Similarities Between Acquired Dyslexia, Developmental Dyslexia and Early Reading

King, Bernardine (2006). Similarities Between Acquired Dyslexia, Developmental Dyslexia and Early Reading. PhD thesis The Open University.

DOI: https://doi.org/10.21954/ou.ro.0000ea08

Abstract

This thesis compared responses to onsets and offsets of stimuli (visual, auditory, phonemic and orthographic) in children with developmental dyslexia (DDs), adults with acquired dyslexia (ADs) and early readers (ERs). Similarities were observed between the reading characteristics of ERs who demonstrated an incomplete mapping between letters and sounds and a group of ADs. Cluster analysis identified children of 'low', 'intermediate' (IRs) and 'high' alphabetic ability in two samples of early readers (4 to 6-year-olds). IRs showed an alphabetic profile similar to those expected of Ehri's (1995) partial alphabetic phase. There was a lack of discrimination between auditory onset and offset in IRs, DDs and ADs that suggested a basis for problems in establishing reliable phonological representations. DDs showed deficits in sensitivity to the first of contiguous trios of tones and of phonemes, and to the last in a series of three lights, compared to chronological age controls (CAs). DDs were similar to RAs (reading age controls) on most tasks. ADs were slower and less accurate in temporal processing tasks than their CAs but showed similarities to their RAs. This supports the notion of a cognitive delay in developmental dyslexia and a regression to an immature cognitive state in acquired dyslexia.

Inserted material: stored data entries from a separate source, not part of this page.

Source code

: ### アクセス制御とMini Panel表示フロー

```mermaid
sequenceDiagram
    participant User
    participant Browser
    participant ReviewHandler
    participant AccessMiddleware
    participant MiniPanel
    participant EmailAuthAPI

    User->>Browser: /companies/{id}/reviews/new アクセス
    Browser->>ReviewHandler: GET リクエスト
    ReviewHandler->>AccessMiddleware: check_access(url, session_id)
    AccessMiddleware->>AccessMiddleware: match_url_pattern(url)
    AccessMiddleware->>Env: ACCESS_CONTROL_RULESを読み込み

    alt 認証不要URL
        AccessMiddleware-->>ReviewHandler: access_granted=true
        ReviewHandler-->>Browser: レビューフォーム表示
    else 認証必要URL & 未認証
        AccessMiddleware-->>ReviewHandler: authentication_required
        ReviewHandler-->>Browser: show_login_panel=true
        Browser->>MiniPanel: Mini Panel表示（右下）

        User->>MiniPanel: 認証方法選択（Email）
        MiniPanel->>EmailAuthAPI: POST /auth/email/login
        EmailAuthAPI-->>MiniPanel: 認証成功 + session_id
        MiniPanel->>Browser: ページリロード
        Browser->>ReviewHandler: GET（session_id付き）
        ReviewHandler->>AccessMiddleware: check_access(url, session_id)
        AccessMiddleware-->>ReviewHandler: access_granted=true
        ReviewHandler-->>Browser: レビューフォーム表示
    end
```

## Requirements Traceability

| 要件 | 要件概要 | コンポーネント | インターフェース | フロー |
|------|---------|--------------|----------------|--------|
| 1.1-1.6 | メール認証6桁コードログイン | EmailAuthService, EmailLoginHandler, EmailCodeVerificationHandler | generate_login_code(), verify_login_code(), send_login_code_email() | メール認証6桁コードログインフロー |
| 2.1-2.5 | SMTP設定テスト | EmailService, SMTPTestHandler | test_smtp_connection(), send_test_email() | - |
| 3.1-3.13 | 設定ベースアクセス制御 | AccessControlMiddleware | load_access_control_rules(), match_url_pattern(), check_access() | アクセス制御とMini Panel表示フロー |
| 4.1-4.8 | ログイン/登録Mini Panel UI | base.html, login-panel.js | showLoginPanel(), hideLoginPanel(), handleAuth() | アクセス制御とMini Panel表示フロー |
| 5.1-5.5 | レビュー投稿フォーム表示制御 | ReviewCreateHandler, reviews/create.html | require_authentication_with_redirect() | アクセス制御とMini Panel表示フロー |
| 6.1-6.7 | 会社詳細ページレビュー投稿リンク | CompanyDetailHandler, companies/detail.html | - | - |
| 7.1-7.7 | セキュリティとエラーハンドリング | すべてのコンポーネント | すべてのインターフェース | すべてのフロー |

Cluster analysis of ERs, ADs and DDs on alphabetic measures demonstrated that, whereas many of the DDs (10/22) were able to progress to a more advanced phase of reading, most (8/9) ADs clustered with the IRs, suggesting that many ADs may be trapped within a cognitive state comparable to Ehri's partial alphabetic phase. A cognitive model of both acquired and developmental dyslexia is proposed whereby, despite different biological causes for the two conditions, a failure to fully complete alphabetic links due to the dominance of the whole-word level of representation may form the basis of both dyslexias.